Activity:
Render the data below as a numbered list, one line per entry, leaving out any blank lines. Keep the picture lines out of your answer.

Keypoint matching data
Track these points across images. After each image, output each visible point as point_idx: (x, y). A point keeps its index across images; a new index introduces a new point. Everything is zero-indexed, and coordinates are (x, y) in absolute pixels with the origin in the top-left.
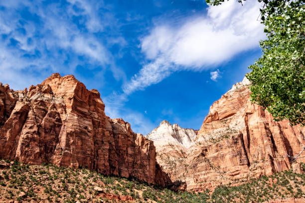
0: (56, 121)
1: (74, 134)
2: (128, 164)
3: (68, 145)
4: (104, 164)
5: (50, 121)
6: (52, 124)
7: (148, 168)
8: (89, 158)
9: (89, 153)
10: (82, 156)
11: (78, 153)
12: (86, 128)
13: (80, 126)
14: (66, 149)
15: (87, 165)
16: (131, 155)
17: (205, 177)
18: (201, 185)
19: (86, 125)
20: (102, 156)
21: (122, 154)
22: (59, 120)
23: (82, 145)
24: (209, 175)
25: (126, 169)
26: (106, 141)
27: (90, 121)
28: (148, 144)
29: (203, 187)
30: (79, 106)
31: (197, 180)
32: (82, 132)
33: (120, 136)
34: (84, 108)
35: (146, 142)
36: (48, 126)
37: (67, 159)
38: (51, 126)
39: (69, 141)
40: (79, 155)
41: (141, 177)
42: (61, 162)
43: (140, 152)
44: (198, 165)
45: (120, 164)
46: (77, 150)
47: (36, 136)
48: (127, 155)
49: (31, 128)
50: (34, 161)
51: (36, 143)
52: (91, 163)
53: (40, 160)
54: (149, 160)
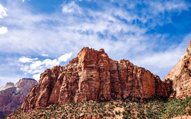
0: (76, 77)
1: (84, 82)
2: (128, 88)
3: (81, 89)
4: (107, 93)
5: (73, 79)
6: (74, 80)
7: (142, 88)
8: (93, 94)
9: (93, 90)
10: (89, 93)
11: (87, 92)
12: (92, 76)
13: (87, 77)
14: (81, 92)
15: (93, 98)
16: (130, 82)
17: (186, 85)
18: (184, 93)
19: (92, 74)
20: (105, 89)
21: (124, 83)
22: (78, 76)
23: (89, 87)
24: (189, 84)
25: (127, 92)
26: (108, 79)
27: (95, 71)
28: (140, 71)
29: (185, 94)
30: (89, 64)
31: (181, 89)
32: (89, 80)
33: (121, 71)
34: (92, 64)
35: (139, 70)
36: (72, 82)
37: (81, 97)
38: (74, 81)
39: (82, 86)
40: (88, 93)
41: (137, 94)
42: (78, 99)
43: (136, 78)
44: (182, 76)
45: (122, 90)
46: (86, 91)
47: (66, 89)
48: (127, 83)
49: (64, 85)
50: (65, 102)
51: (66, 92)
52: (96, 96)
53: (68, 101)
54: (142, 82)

Finished task:
1. Track these points across images. After each image, output each visible point as point_idx: (x, y). A point keeps its index across images; a new index introduces a new point. Everything is zero-indexed, and coordinates are (x, y) in absolute pixels with the origin in the top-left.
2. 0: (56, 121)
3. 1: (74, 134)
4. 2: (128, 164)
5. 3: (68, 145)
6. 4: (104, 164)
7. 5: (50, 121)
8. 6: (52, 124)
9. 7: (148, 168)
10. 8: (89, 158)
11. 9: (89, 153)
12. 10: (82, 156)
13. 11: (78, 153)
14. 12: (86, 128)
15. 13: (80, 126)
16. 14: (66, 149)
17. 15: (87, 165)
18. 16: (131, 155)
19. 17: (205, 177)
20. 18: (201, 185)
21. 19: (86, 125)
22. 20: (102, 156)
23. 21: (122, 154)
24. 22: (59, 120)
25. 23: (82, 145)
26. 24: (209, 175)
27. 25: (126, 169)
28. 26: (106, 141)
29. 27: (90, 121)
30. 28: (148, 144)
31. 29: (203, 187)
32. 30: (79, 106)
33. 31: (197, 180)
34. 32: (82, 132)
35. 33: (120, 136)
36. 34: (84, 108)
37. 35: (146, 142)
38. 36: (48, 126)
39. 37: (67, 159)
40. 38: (51, 126)
41. 39: (69, 141)
42. 40: (79, 155)
43. 41: (141, 177)
44. 42: (61, 162)
45. 43: (140, 152)
46. 44: (198, 165)
47. 45: (120, 164)
48. 46: (77, 150)
49. 47: (36, 136)
50. 48: (127, 155)
51. 49: (31, 128)
52. 50: (34, 161)
53. 51: (36, 143)
54. 52: (91, 163)
55. 53: (40, 160)
56. 54: (149, 160)
57. 0: (76, 77)
58. 1: (84, 82)
59. 2: (128, 88)
60. 3: (81, 89)
61. 4: (107, 93)
62. 5: (73, 79)
63. 6: (74, 80)
64. 7: (142, 88)
65. 8: (93, 94)
66. 9: (93, 90)
67. 10: (89, 93)
68. 11: (87, 92)
69. 12: (92, 76)
70. 13: (87, 77)
71. 14: (81, 92)
72. 15: (93, 98)
73. 16: (130, 82)
74. 17: (186, 85)
75. 18: (184, 93)
76. 19: (92, 74)
77. 20: (105, 89)
78. 21: (124, 83)
79. 22: (78, 76)
80. 23: (89, 87)
81. 24: (189, 84)
82. 25: (127, 92)
83. 26: (108, 79)
84. 27: (95, 71)
85. 28: (140, 71)
86. 29: (185, 94)
87. 30: (89, 64)
88. 31: (181, 89)
89. 32: (89, 80)
90. 33: (121, 71)
91. 34: (92, 64)
92. 35: (139, 70)
93. 36: (72, 82)
94. 37: (81, 97)
95. 38: (74, 81)
96. 39: (82, 86)
97. 40: (88, 93)
98. 41: (137, 94)
99. 42: (78, 99)
100. 43: (136, 78)
101. 44: (182, 76)
102. 45: (122, 90)
103. 46: (86, 91)
104. 47: (66, 89)
105. 48: (127, 83)
106. 49: (64, 85)
107. 50: (65, 102)
108. 51: (66, 92)
109. 52: (96, 96)
110. 53: (68, 101)
111. 54: (142, 82)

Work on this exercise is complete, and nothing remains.